‘The Men Who Stare at Goats’: Playing those mind games
The key question about “The Men Who Stare at Goats” is not whether it is true (though it allegedly is).
The key question is whether it will make you laugh.
No allegedly about it – it will.
Grant Heslov’s wild comedy is a delicious and funny trip through the powers of the mind – and the powers of suggestion. And it’s suggested that you laugh heartily at this shaggy “true” story of weird American experiments in brain power and thought control. You couldn’t ask for a better cast of actors for this offbeat and frequently hilarious tale.
Based on a nonfiction book by Jon Ronson, Heslov’s film is told by Bob Wilton (Ewan McGregor), a newspaper reporter who stumbles upon this story while working for a small-town paper. A local man (Stephen Root) tells him a wild tale about a special U.S. Army unit of “psychic warriors,” naming names and dates. But Bob’s editor pooh-poohs the tale – just before he runs away with Bob’s wife.

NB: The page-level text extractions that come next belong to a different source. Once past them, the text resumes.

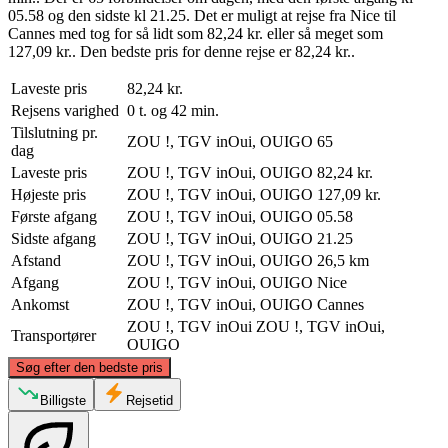
05.58 og den sidste kl 21.25. Det er muligt at rejse fra Nice til
Cannes med tog for så lidt som 82,24 kr. eller så meget som
127,09 kr.. Den bedste pris for denne rejse er 82,24 kr..
Laveste pris
82,24 kr.
Rejsens varighed
0 t. og 42 min.
Tilslutning pr.
ZOU !, TGV inOui, OUIGO
65
dag
Laveste pris
ZOU !, TGV inOui, OUIGO
82,24 kr.
Højeste pris
ZOU !, TGV inOui, OUIGO
127,09 kr.
Første afgang
ZOU !, TGV inOui, OUIGO
05.58
Sidste afgang
ZOU !, TGV inOui, OUIGO
21.25
Afstand
ZOU !, TGV inOui, OUIGO
26,5 km
Afgang
ZOU !, TGV inOui, OUIGO
Nice
Ankomst
ZOU !, TGV inOui, OUIGO
Cannes
ZOU !, TGV inOui
ZOU !, TGV inOui,
Transportører
OUIGO
©
CARTO
, ©
OpenStreetMap
contributors
Søg efter den bedste pris
Nice
Billigste
Rejsetid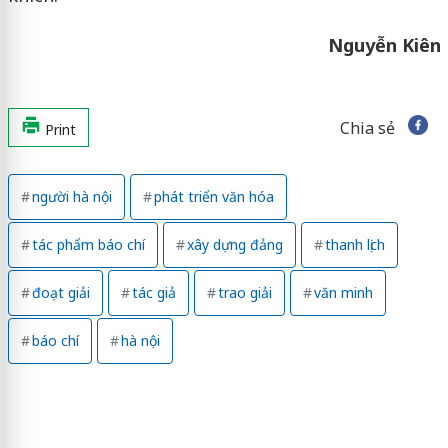
Nguyễn Kiên
Chia sẻ
Print
người hà nội
phát triển văn hóa
tác phẩm báo chí
xây dựng đảng
thanh lịch
đoạt giải
tác giả
trao giải
văn minh
báo chí
hà nội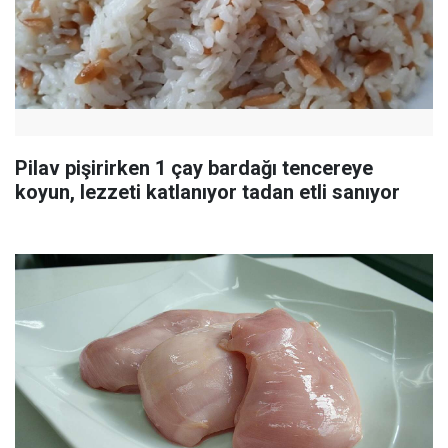
Pilav pişirirken 1 çay bardağı tencereye
koyun, lezzeti katlanıyor tadan etli sanıyor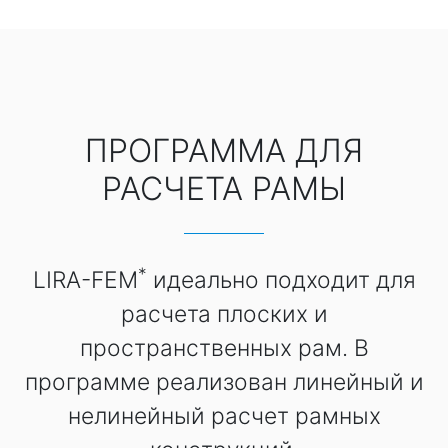
ПРОГРАММА ДЛЯ
РАСЧЕТА РАМЫ
*
LIRA-FEM
идеально подходит для
расчета плоских и
пространственных рам. В
программе реализован линейный и
нелинейный расчет рамных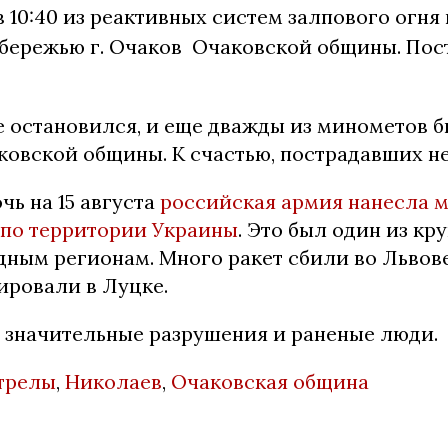
 в 10:40 из реактивных систем залпового огня
обережью г. Очаков Очаковской общины. По
е остановился, и еще дважды из минометов б
ковской общины. К счастью, пострадавших не
чь на 15 августа
российская армия нанесла 
 по территории Украины
. Это был один из к
дным регионам. Много ракет сбили во Львове
ировали в Луцке.
, значительные разрушения и раненые люди.
трелы
,
Николаев
,
Очаковская община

Distraught, Bob gets himself embedded as a reporter in Iraq, looking for the excitement and romance of the war correspondent. Instead, he is stuck hanging around a hotel pool, until he stumbles across one of the names – Lyn Cassady – that his crackpot source had mentioned, staying at the same hotel. When he approaches Cassady (George Clooney), however, Cassady denies any knowledge – of anything – then tries to disappear.
But he can’t shake Bob, and they wind up as traveling companions on a secret mission into Iraq, where Lyn begins to unspool the history of America’s First Earth Battalion. It’s a wildly unlikely tale, involving an officer, Bill Django (Jeff Bridges), who undergoes experiments involving LSD in the 1960s that open his mind to the possibilities of creating a top-secret unit of soldiers with psychic abilities.
He fashions a squad of “warrior monks,” capable of astral-projecting, reading minds, walking through walls – even using their psychological powers to slay small animals (such as goats). But, as Bob finally learns, Django has gone missing – and Cassady’s mission is to find him.
The mission is a mix of high and low comedy – a blend of funny lines and bizarre slapstick, as Bob and Lyn traverse the Iraq countryside in search of Django. Along the way, Lyn seems to alternately prove and disprove his own abilities to Bob – even as he talks about the ways the First Earth Battalion went wrong, thanks to a snake in the psychic Eden named Larry Hooper (Kevin Spacey).
Hooper, it turns out, is jealous of those with stronger powers. He also has a Dick Cheney-like streak and wants to use his own powers (and the powers of others) for world domination, rather than bloodless combat. It’s a nicely attuned allegory, true or not.
“The Men Who Stare at Goats” is as unpredictable and oddly built a comedy as I’ve seen in a while, capable of frequent surprises. Heslov, working from a script by Peter Straughan, finds a smooth story-telling style, despite a screenplay that bounces between the present, flashbacks that are enacted and others that are simply narrated. The fact that there are a couple of different narrators – Bob and Lyn – doesn’t detract from the film’s cohesiveness.
McGregor has an open-faced eagerness as Bob that masks a temper and anger (over his wife’s betrayal) that flares at unexpected moments. He’s not an awestruck camp follower but a skeptic upset at himself for letting his gullibility (and his hunger for a scoop) lure him into following Lyn.
Clooney, by contrast, conveys a mixture of ferocity, fear and resignation as Cassady. He’s a jaded old spook – but also a true believer, one who has a healthy respect for his own abilities and believes in them completely. It’s a very different Clooney from the one on display in the upcoming “Up in the Air.”
Bridges plays Django with a free-swinging braid of hair and a similarly unfettered approach to the universe at large. He’s a blissed-out cosmic searcher in the unlikely world of the American military, a soldier whose vision of the future warrior would probably give Donald Rumsfeld heartburn.
“The Men Who Stare at Goats” runs out of steam near the end, but that’s a minor quibble. This film manages to keep a straight face, even as it jumps into the realm of the goofy – and the unexplainable – over and over again.




November 3rd, 2009 at 3:51 pm
The promotions made me hunger for a bit more. So it is a movie thats going on my list. Been a fan of McGreggor way back when he did Shallow Grave and Clooney well he is quite good.